Exercise description:
With the images removed, write out every line below exactly.

Provided data:
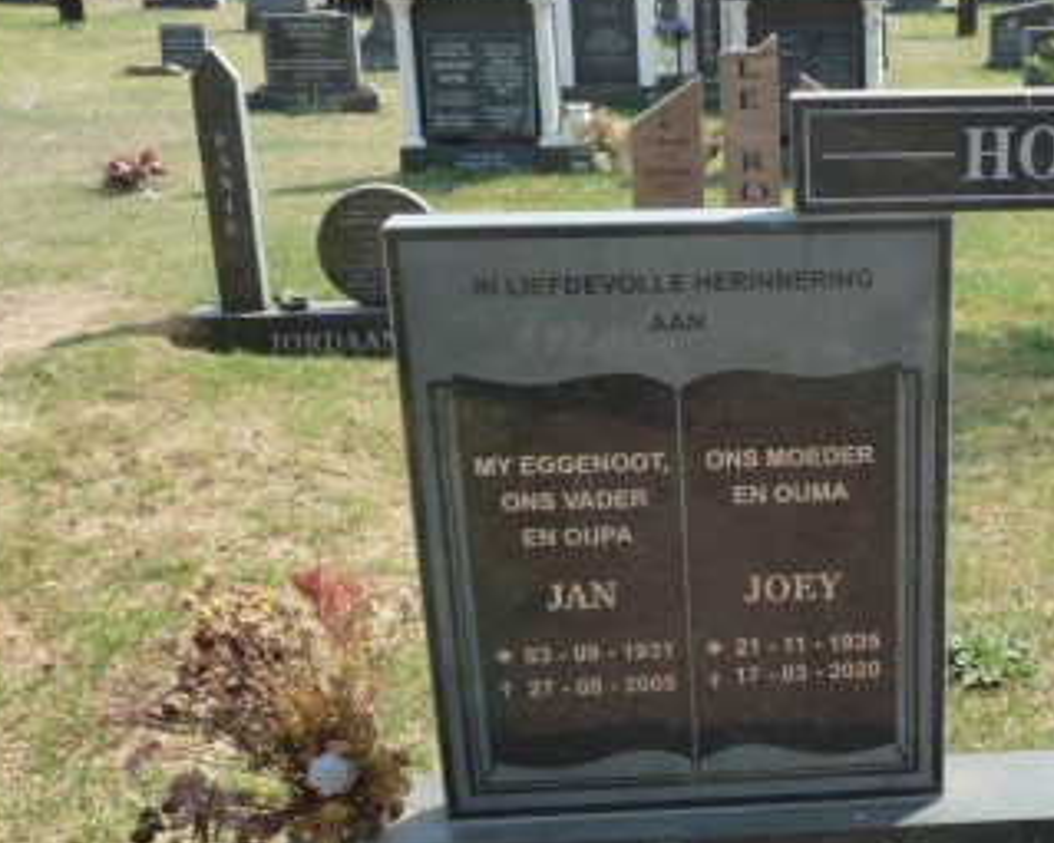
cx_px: 902
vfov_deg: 30.8
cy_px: 479
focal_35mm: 49
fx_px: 1528
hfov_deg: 36.2
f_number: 4
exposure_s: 1/320
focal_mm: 4.1
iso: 125
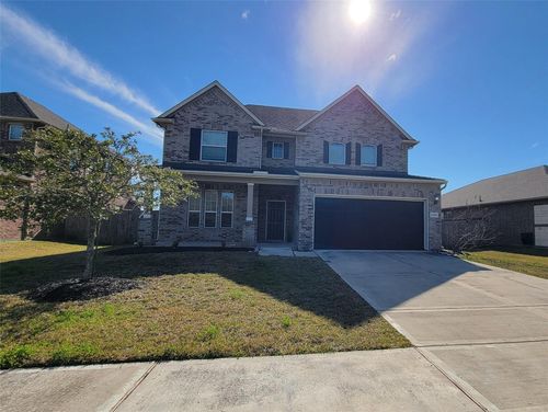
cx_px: 274
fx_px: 206
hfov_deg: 106.1
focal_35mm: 13
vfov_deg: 90.0
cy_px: 206
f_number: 2.2
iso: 50
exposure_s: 1/2000
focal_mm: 2.2
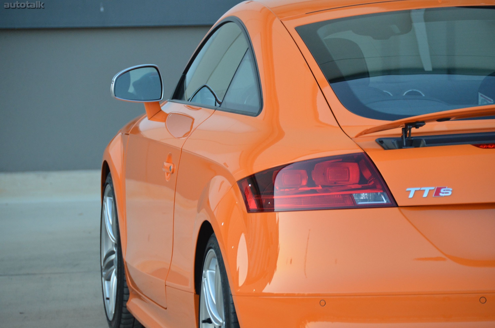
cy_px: 164
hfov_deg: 9.2
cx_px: 248
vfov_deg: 6.1
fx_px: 3087
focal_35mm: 225
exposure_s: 1/250
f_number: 5.6
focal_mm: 150
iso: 1600
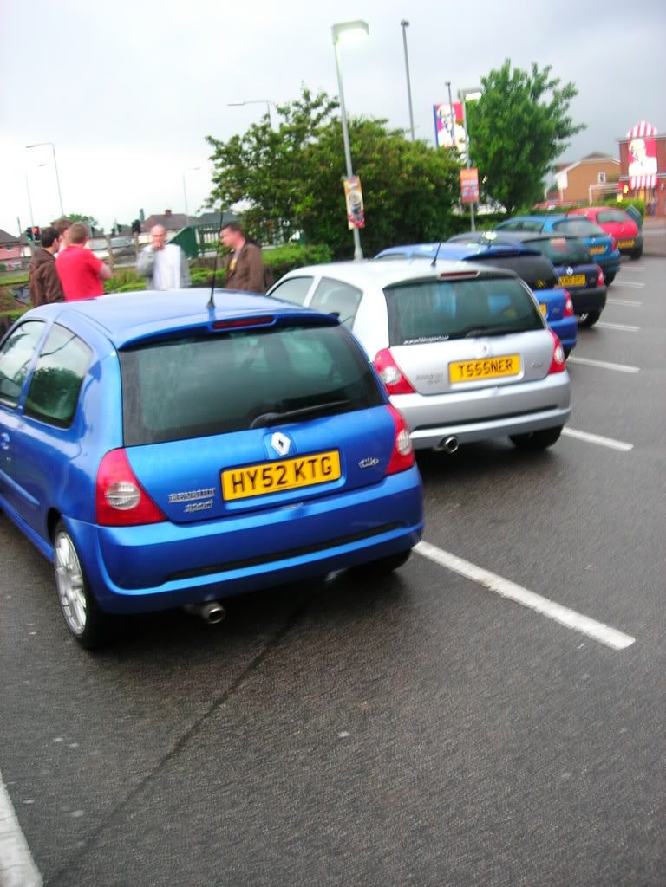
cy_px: 444
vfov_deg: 49.0
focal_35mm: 38
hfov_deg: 37.7
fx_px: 975
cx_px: 333
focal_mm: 7.8
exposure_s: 1/5.8
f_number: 2.8
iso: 64
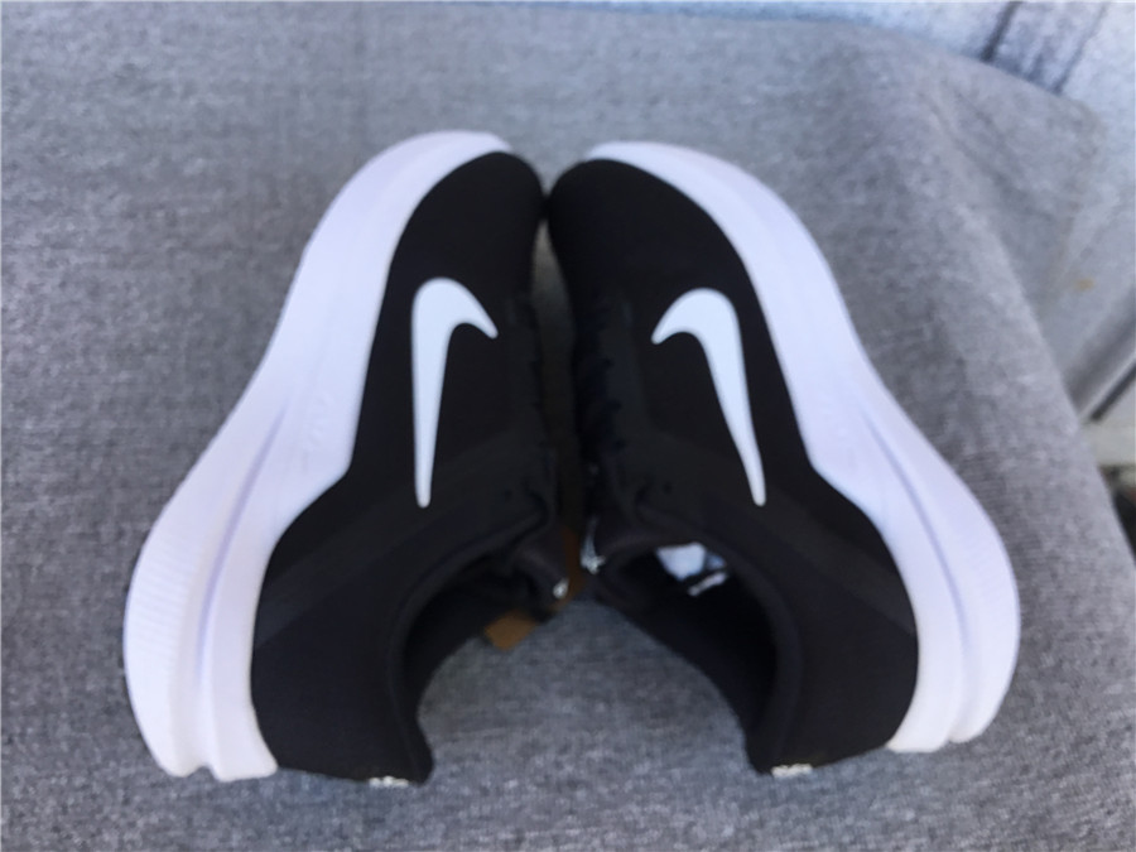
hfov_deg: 58.4
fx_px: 1017
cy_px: 426
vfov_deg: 45.4
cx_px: 568
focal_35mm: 31
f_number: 2.4
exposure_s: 1/100
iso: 32
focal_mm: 3.3
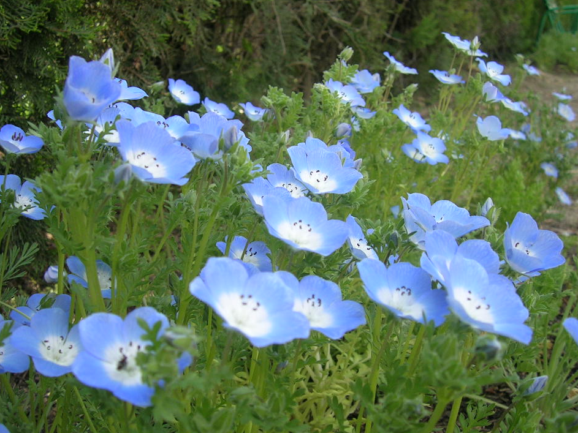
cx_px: 281
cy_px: 207
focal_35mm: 38
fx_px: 634
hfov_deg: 49.0
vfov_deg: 37.7
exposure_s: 1/242
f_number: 2.8
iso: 50
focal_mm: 5.4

Solution to the exercise:
cx_px: 902
vfov_deg: 30.8
cy_px: 479
focal_35mm: 49
fx_px: 1528
hfov_deg: 36.2
f_number: 4
exposure_s: 1/320
focal_mm: 4.1
iso: 125
cx_px: 274
fx_px: 206
hfov_deg: 106.1
focal_35mm: 13
vfov_deg: 90.0
cy_px: 206
f_number: 2.2
iso: 50
exposure_s: 1/2000
focal_mm: 2.2
cy_px: 164
hfov_deg: 9.2
cx_px: 248
vfov_deg: 6.1
fx_px: 3087
focal_35mm: 225
exposure_s: 1/250
f_number: 5.6
focal_mm: 150
iso: 1600
cy_px: 444
vfov_deg: 49.0
focal_35mm: 38
hfov_deg: 37.7
fx_px: 975
cx_px: 333
focal_mm: 7.8
exposure_s: 1/5.8
f_number: 2.8
iso: 64
hfov_deg: 58.4
fx_px: 1017
cy_px: 426
vfov_deg: 45.4
cx_px: 568
focal_35mm: 31
f_number: 2.4
exposure_s: 1/100
iso: 32
focal_mm: 3.3
cx_px: 281
cy_px: 207
focal_35mm: 38
fx_px: 634
hfov_deg: 49.0
vfov_deg: 37.7
exposure_s: 1/242
f_number: 2.8
iso: 50
focal_mm: 5.4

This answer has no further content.